- Directed by: Joseph Butcher David Merwin
- Written by: John Content Mark Richardson Tommy Sledge
- Starring: Tommy Sledge Kent Cheng Wong Ching Paul Chun Wong Jung Lee Ho San Dorothy Yu Jimmy Wang Yu (credited as Yu Wang)
- Distributed by: North Coast Entertainment
- Release date: 1990;
- Running time: 85 minutes
- Language: English

= Movie... In Your Face =

Movie... In Your Face is a 1990 comedy film, mostly consisting of a redubbed Hong Kong movie.
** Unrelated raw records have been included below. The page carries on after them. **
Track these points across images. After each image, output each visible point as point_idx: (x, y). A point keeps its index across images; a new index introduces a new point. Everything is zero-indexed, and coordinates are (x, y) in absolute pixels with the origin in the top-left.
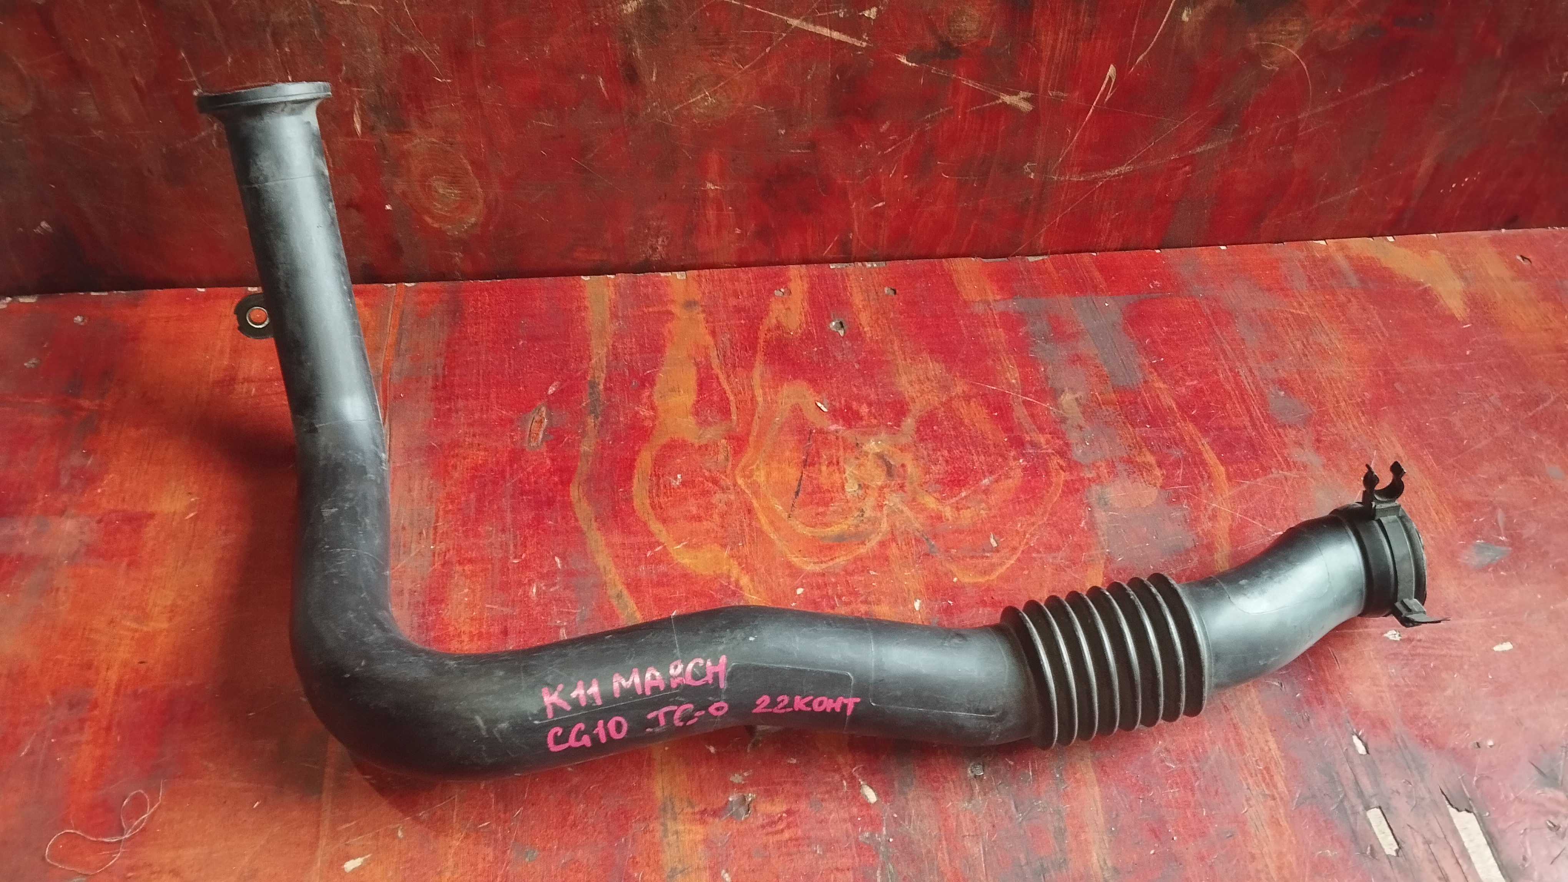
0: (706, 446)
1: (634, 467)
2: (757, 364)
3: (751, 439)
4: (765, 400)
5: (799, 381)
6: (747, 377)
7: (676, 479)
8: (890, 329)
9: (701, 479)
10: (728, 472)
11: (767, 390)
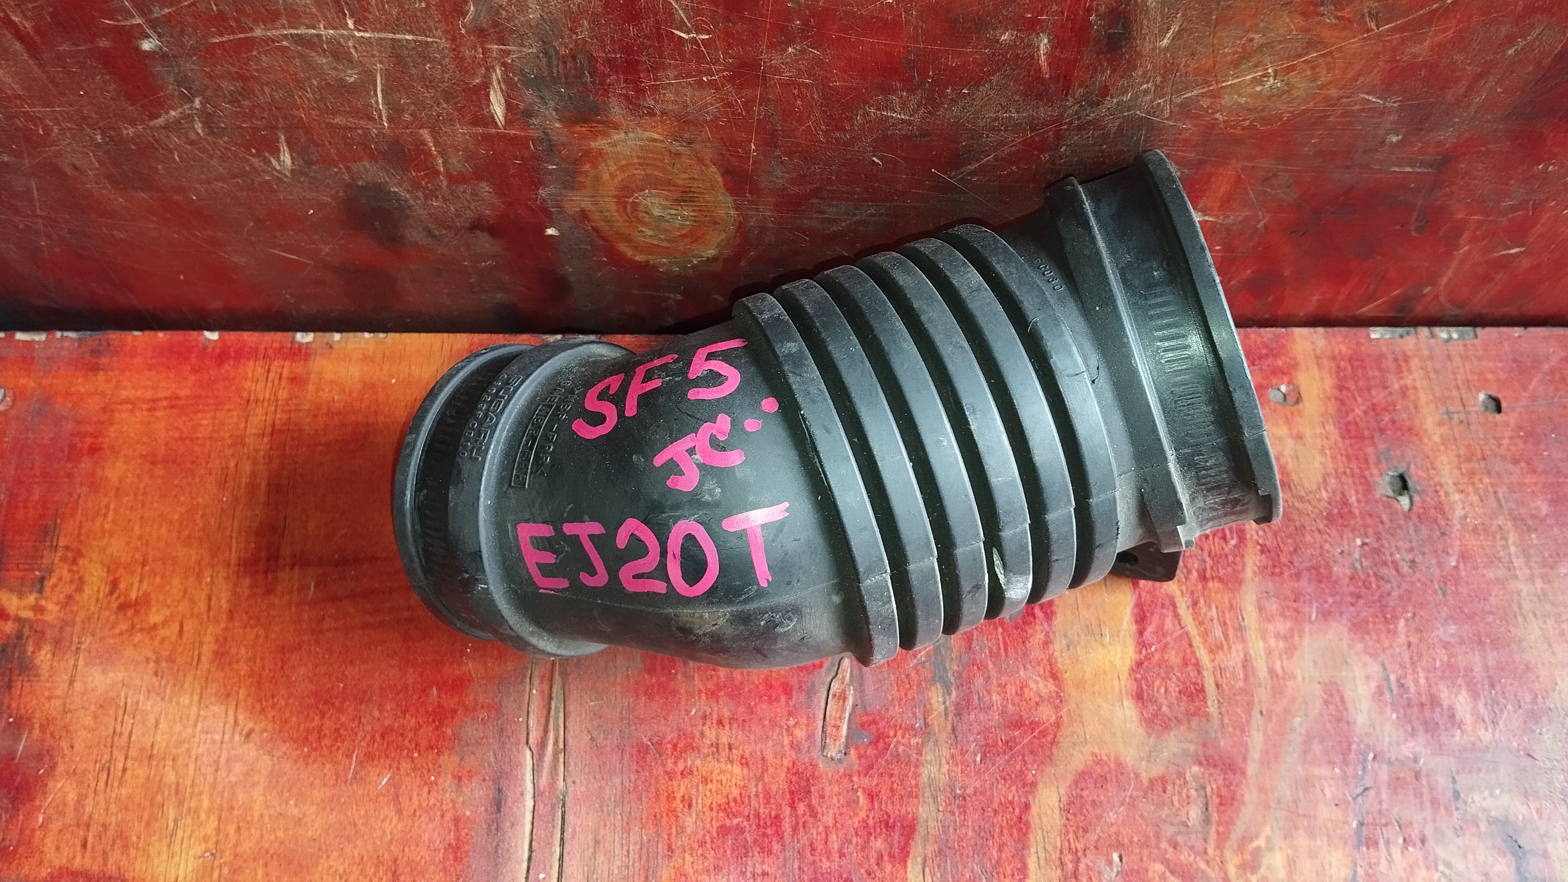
0: (1163, 780)
1: (1028, 825)
2: (1249, 573)
3: (1251, 769)
4: (1272, 672)
5: (1334, 624)
6: (1231, 605)
8: (1498, 500)
10: (1210, 851)
11: (1272, 642)
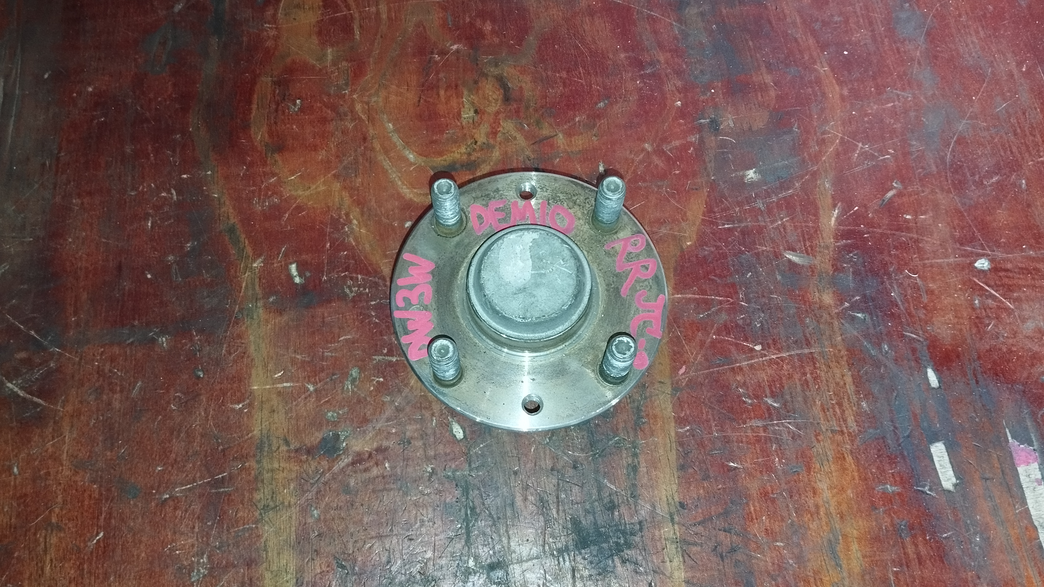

In the style of movies like What's Up, Tiger Lily?, this movie was "produced" by replacing the original sound track of a 1984 Hong Kong movie — Ma hou pao or Crazy Kung Fu Master — with an English language sound track written to make the movie into a feature-length farce. Stand-up comic Tommy Sledge narrates the movie in his usual "hard-boiled detective" persona.

==Plot==
A group of Japanese gangsters overrun a movie studio to decide whether or not they want to buy it. Before they can buy it, however, they have to wait until after the studio's elderly owner dies.

==Availability==
This movie has been released on VHS videocassette, but not on DVD.